Бадаш от испуга совсем притих, стал резать тесемки еще проворнее. Тонкие тесемки сыромятины ровными рядами свисали с решетки кибитки.
– Если провинюсь, отвечать буду сам. Заранее зачем меня пугать. Времена нынче не те, чтобы брать на испуг, – и Хара встал. – В степи еще много всяких коршунов, которые считают, что все суслики рождаются им для жратвы! С этими словами гордый охотник ушел.
И только шаги Хары Бурулова затихли, Цедя приказал не медленно позвать чабана Манджи.
Секрет укротителя
– Что случилось? Зачем вызывает меня зайсанг? – испуганно спрашивал жену чабан Манджи, маленький колченогий человечек. – Найди мне чистую рубашку да те башмаки, что в сундуке.
На нем была полуистлевшая от пота и солнечного зноя рубашка землистого цвета, латаные-перелатаные домотканые штаны и развалившиеся башмаки. Рыжие потрескавшиеся носки этих обуток давно оторвались от подошвы и держались на трех-четырех ржавых гвоздях, похожих на клыки в оскаленной пасти старой собаки.

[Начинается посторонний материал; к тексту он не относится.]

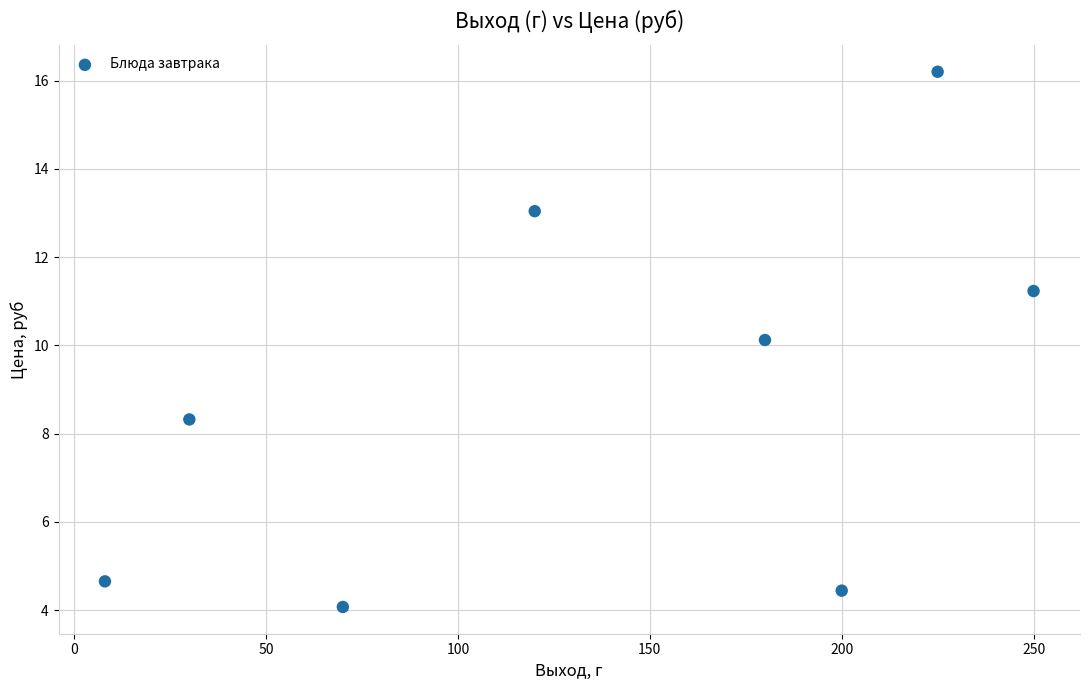

What is the range of X values (max minus min)?

242.0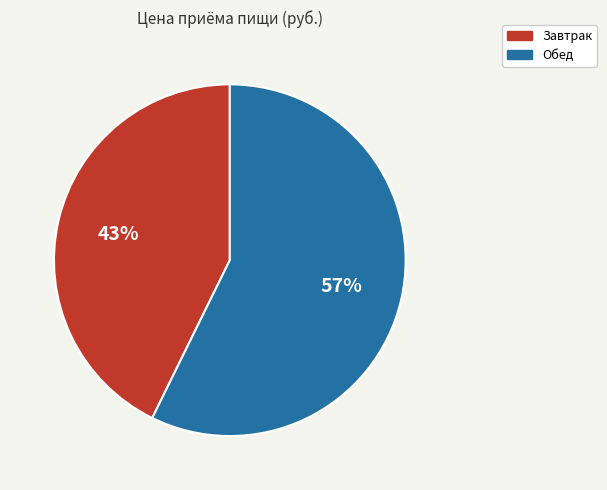

Is it true that Обед is 68% of the pie?

False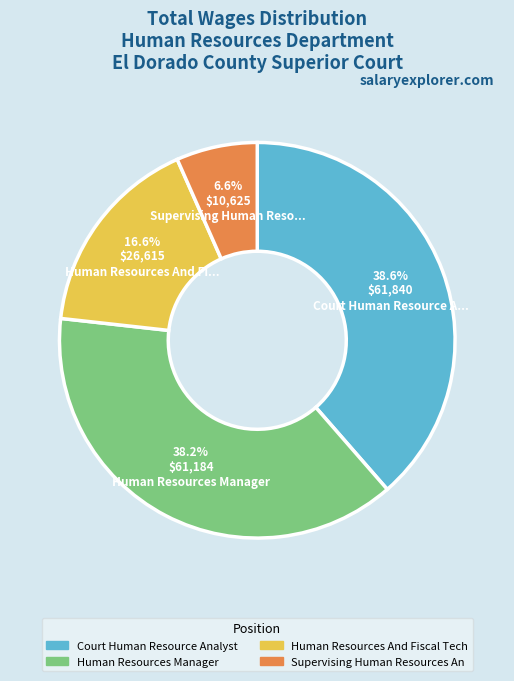

Is it true that Supervising Human Resources An is 1% of the pie?

False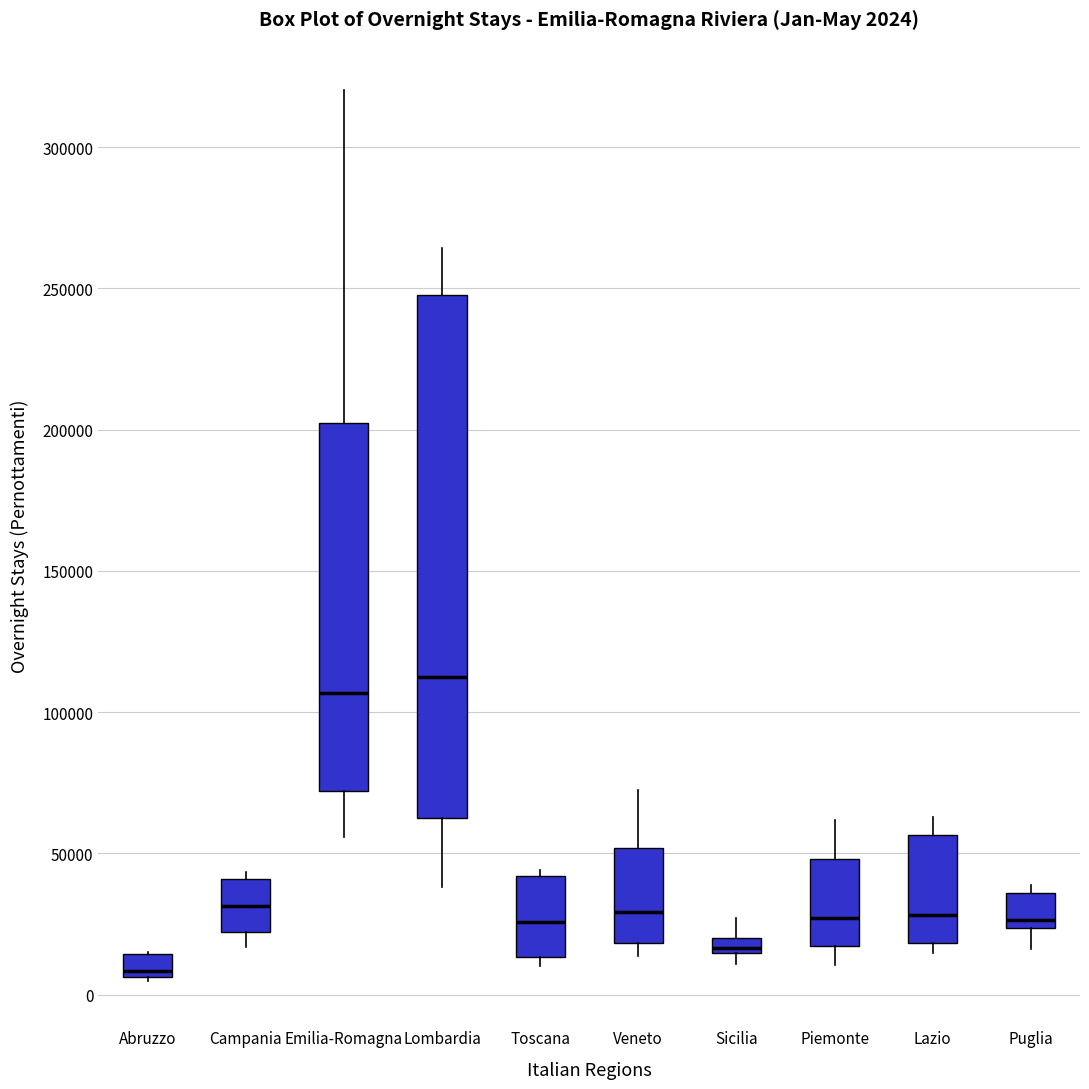

Which box is the tallest, from its lower edge to its upper edge?

Lombardia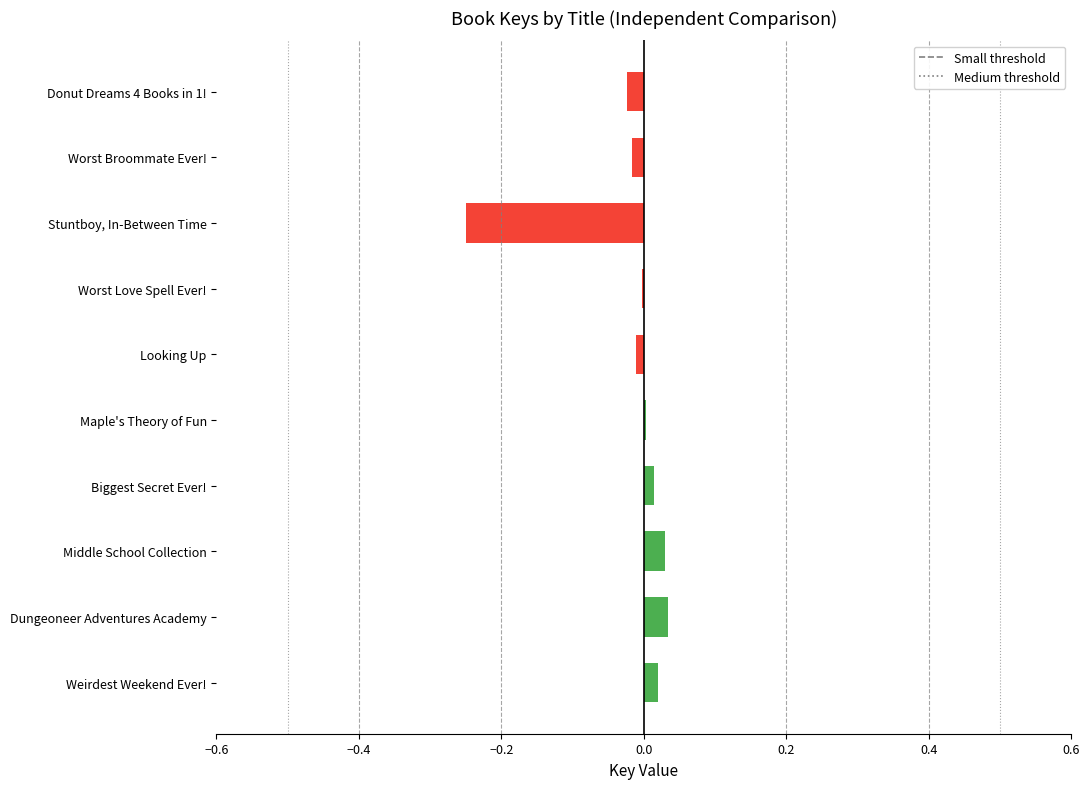

Reading left to right, transcribe all the data shown in this chart.

0.0	0.0	0.0	0.0	0.0	-0.0	-0.0	-0.2	-0.0	-0.0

Жена, критически осмотрев своего мужа с ног до головы, печально промолвила:
– Конечно же, нельзя в таком виде показываться перед священным ликом зайсанга! Приоденьтесь. Но не гните перед ним спину, как в старину. А то я вас знаю: еще за порогом снимете свой малахай и согнетесь в три погибели!
Доставая из сундука серенькую бязевую рубашку, которую Манджи надевал только в торжественных случаях, и завернутые в тряпицу башмаки, жена озадаченно говорила:
– И сама не пойму, зачем он вас вызывает. Вы ничего плохого о нем не говорили? – К мужу, как и положено по обычаю предков, Шиндя обращалась на «вы». – Если бы случилась недостача овец в вашей отаре, – продолжала она вслух размышлять, – так нет же, все целы, сама пересчитывала еще вчера…
– Овцы все на месте, – озабоченно отвечал Манджи. – Ни одного копытца не потерял. Всех овец его отары я знаю не только по масти, но и по голосу.
Переодевшись, Манджи выпил чаю, посидел молча, потом взял в руку длинную палку и уныло направился к дому богача. А жена с малолетней девочкой пошла к отаре, пасшейся на пригорке.
– Там смотрите, не давайте себя в обиду! – издали все еще наказывала она. – Теперь не старое время, нечего им кланяться.
Манджи всю дорогу размышлял о том, зачем он вдруг понадобился Цеде. Недавно, возвращаясь с охоты, завез хозяину мех пушистой лисы. Приплод овец в этом году очень хороший. Пасутся они на самых лучших в округе пастбищах. Придраться хозяину не к чему. «О боже, спаси меня от гнева зайсанга!»– шептал Манджи, подходя к фруктовому саду богача.